Для Семена Акимовича это было незабываемое переживание. Он сам не мог рассказывать о нем без дрожи в голосе и без увлажненных глаз. Подобно многим, на долю которых выпало счастье сближения с Глебом Успенским, Семен Акимович сразу подпал под неотразимое обаяние этого единственного в своем роде человека. Кто-то метко сказал, что в Глебе Успенском был каждый вершок оригинален, как в короле Лире каждый вершок - король.
Богат был неожиданными озарениями {116} его талант! Великолепны были брызжущие остроумием его беседы и неистощимый тонкий юмор повествований ресурсы, которыми он как будто бессознательно боролся с маревом бездонной тоски, навеваемой подступами душевной болезни, исподволь его осиливавшей; трогательна была его почти ребяческая беспомощность в материальных делах; прекрасны были его скорбные глаза, в которых отражалась его богатая, но искони неуравновешенная и взволнованная натура. Семен Акимович не раз пытался показать мне во весь рост эту необыкновенную личность - и каждый раз у него опускались руки: его не покидало ощущение, что всё же, снова и снова, он чего-то недосказал и что ему не удалось вскрыть передо мною тайну того очарования, которое окружало Глеба Успенского толпами молодежи, слывшей под кличкою "глеб-гвардии", - хотя сам Успенский всячески бежал от публичных оваций, весь сжимался от них, как мимоза. Семен Акимович был одним из преданнейших "глеб-гвардейцев".

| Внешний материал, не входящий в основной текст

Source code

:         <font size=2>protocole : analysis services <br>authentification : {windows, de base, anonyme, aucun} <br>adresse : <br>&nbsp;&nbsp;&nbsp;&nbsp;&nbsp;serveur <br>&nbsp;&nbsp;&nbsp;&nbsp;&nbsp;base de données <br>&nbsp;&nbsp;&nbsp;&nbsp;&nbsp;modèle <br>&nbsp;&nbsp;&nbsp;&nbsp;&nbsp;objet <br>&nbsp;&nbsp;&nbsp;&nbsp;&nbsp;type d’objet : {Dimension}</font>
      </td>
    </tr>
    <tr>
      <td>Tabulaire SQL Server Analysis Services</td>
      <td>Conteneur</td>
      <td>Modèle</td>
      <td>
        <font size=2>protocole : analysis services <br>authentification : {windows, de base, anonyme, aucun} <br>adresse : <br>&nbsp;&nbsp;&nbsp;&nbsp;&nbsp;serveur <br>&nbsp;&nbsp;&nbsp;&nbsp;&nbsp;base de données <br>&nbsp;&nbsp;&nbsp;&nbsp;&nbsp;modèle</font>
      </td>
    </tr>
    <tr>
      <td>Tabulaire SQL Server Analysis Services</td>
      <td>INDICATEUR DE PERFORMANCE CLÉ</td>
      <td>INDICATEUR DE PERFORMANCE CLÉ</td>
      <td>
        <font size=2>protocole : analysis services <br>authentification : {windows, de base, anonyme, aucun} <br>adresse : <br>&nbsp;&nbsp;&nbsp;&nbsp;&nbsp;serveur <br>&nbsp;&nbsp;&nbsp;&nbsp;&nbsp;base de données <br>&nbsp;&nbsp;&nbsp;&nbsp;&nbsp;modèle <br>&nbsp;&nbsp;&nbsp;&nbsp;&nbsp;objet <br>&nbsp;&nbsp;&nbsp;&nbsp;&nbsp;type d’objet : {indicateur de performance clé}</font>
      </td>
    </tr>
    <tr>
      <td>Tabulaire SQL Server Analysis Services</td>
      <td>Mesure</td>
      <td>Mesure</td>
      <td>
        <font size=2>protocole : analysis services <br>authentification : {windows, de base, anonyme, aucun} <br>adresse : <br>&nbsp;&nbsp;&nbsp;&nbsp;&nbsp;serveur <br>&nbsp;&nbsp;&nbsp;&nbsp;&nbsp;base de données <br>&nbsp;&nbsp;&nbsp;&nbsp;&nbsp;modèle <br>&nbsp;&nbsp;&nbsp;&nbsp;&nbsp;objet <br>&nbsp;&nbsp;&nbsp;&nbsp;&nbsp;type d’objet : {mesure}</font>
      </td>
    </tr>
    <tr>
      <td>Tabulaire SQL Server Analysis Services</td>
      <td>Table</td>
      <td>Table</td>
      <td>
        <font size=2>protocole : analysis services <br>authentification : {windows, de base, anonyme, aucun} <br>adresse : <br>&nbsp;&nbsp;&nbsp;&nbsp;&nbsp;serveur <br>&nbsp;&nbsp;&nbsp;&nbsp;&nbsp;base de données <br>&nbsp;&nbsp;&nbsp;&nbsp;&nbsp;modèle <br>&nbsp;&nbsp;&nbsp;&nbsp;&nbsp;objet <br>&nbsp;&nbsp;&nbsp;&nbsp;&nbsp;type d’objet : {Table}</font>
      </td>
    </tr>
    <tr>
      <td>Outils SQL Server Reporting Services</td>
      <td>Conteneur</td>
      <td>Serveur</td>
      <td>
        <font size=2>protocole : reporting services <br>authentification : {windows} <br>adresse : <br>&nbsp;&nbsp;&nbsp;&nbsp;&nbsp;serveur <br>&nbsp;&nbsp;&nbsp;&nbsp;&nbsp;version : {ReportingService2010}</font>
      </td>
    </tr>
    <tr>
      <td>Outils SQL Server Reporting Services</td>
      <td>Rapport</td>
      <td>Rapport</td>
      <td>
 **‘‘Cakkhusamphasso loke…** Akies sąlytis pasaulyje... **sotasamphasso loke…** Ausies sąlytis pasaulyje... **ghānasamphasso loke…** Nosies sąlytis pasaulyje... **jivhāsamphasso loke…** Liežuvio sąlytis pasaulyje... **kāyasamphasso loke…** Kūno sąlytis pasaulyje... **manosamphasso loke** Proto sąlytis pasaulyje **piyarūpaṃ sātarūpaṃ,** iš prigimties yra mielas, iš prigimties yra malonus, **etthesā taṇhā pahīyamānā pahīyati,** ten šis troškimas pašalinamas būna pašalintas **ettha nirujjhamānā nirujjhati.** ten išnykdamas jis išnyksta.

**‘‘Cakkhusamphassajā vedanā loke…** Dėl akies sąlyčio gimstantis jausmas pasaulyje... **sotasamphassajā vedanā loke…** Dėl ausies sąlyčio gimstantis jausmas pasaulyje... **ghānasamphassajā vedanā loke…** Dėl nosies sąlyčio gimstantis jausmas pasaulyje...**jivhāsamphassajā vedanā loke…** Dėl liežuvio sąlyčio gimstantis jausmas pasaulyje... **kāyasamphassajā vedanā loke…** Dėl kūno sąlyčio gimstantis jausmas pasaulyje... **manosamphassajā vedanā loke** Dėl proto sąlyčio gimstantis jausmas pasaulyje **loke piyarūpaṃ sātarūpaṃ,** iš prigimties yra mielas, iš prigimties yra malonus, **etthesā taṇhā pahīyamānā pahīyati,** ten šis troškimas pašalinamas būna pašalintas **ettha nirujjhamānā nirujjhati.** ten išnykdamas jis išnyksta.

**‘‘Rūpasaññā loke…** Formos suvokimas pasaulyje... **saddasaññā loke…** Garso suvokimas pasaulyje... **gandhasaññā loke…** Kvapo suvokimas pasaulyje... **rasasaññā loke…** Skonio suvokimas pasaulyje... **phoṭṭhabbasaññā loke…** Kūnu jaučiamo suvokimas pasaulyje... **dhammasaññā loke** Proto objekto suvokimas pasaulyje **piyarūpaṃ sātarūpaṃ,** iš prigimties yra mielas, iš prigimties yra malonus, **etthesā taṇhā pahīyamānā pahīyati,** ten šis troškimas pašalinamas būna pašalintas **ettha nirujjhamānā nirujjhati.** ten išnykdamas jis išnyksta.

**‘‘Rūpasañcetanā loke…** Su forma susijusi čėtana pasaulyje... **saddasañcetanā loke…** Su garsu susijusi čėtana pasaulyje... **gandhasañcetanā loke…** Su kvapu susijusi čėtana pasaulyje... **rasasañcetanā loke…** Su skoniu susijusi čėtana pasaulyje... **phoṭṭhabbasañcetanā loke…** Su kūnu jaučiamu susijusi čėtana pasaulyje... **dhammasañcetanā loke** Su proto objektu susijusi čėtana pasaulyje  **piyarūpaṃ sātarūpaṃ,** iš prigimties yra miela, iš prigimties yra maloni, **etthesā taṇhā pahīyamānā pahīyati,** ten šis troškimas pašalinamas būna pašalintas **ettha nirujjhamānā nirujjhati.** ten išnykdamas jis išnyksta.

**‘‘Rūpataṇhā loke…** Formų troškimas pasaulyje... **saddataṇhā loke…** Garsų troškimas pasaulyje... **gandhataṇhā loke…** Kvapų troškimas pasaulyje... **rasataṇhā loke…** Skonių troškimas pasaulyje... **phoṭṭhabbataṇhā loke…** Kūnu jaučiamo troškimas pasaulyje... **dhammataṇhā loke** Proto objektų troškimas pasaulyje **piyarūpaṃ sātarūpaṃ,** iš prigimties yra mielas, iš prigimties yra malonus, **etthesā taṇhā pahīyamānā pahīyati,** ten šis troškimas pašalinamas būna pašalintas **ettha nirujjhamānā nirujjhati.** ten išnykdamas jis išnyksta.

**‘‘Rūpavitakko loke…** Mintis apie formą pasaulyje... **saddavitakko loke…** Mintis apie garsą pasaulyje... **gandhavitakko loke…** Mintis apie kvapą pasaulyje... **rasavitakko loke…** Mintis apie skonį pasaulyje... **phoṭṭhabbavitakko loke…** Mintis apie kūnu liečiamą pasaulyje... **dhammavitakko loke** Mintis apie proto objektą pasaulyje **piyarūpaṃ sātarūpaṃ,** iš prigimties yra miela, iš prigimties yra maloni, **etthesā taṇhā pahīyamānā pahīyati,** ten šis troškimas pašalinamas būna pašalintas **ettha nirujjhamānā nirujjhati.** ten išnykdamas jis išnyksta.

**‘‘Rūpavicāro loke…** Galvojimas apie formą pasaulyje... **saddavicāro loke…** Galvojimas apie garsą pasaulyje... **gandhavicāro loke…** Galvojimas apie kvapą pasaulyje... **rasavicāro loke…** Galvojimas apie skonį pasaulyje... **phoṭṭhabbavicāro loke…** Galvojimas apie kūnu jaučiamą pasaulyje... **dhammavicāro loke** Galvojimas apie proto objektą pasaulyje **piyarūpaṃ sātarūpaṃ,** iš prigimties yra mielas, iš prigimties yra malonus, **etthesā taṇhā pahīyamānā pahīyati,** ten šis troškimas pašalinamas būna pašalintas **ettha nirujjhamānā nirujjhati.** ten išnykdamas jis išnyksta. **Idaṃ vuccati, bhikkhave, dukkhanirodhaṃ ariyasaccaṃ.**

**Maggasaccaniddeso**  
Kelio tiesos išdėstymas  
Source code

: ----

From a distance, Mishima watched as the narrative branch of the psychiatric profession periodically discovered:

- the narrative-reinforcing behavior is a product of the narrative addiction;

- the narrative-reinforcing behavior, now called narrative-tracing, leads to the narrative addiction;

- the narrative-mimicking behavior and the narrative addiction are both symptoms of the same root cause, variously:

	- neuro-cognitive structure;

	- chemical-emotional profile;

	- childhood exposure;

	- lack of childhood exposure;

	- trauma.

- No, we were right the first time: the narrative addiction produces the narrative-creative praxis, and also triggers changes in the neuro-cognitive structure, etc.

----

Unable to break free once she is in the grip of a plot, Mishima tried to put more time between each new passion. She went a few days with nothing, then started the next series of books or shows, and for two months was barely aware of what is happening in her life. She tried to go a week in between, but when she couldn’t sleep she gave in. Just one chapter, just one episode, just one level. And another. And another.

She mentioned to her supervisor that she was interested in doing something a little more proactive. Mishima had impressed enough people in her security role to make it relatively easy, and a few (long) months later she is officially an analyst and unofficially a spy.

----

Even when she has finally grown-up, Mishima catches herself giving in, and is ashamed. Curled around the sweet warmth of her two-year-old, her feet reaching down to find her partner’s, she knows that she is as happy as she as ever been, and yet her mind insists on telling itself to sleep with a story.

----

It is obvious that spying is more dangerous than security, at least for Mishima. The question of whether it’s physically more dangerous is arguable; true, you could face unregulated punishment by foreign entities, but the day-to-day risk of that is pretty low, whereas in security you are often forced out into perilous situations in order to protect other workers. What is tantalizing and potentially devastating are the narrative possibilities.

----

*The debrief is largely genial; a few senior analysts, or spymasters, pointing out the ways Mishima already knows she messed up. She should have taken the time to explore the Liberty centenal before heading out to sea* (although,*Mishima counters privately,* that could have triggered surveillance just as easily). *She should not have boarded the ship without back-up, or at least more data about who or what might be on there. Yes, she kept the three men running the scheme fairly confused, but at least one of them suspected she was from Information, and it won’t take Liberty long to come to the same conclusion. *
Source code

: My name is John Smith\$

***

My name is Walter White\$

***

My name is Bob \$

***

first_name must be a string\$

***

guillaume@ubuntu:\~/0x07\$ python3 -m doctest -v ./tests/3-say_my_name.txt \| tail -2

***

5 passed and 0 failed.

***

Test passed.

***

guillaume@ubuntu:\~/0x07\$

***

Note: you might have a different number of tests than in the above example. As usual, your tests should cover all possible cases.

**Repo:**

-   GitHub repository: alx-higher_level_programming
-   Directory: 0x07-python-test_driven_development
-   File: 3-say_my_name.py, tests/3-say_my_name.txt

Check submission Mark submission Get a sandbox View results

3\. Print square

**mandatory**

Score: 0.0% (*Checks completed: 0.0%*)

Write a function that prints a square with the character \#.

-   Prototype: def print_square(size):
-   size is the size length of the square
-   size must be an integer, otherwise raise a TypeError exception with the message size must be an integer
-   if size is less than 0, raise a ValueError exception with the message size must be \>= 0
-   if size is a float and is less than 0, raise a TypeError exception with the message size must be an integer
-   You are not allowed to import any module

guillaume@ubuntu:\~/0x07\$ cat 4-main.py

- А знаете, - сказал мне Семен Акимович, - что мне очень трудно далось в начале моей писательской работы? Ни за что не угадаете, это как мне подписываться под своими вещами! Пользоваться собственным именем мне было как-то стыдно. Ну, Тургенев там, что ли, или Писемский, или Островский - это сразу дает понятие, какого рода пищу духовную тебе дают. А что же я влезу каким-то ничего никому не говорящим Соломоном Раппопортом? Выручил тот же Глеб Иванович. Взял он мои инициалы из клички шахтерского быта: С. А.. А потом наудачу написал Ан..., задумался, поставил тире и дал концовку- "ский". Хотите, спрашивает - ну, вот, хотя бы так? Я обрадовался - страшно мне это понравилось, должно быть, просто потому, что это было написано его рукой и его почерком. Так вот с тех пор и стал я С. А. Ан-ский. Дал Глеб Иванович мне первую выучку беллетриста, дал и литературное имя и, наконец, внушил мне идею - поехать заграницу, чтобы отрешиться до конца - как выразился - и от еврейского провинциализма, и от провинциализма русского. И он же устроил меня в Париже личным секретарем Петра Лавровича Лаврова. Точно чувствовал, что долго моим учителем ему самому уже не быть.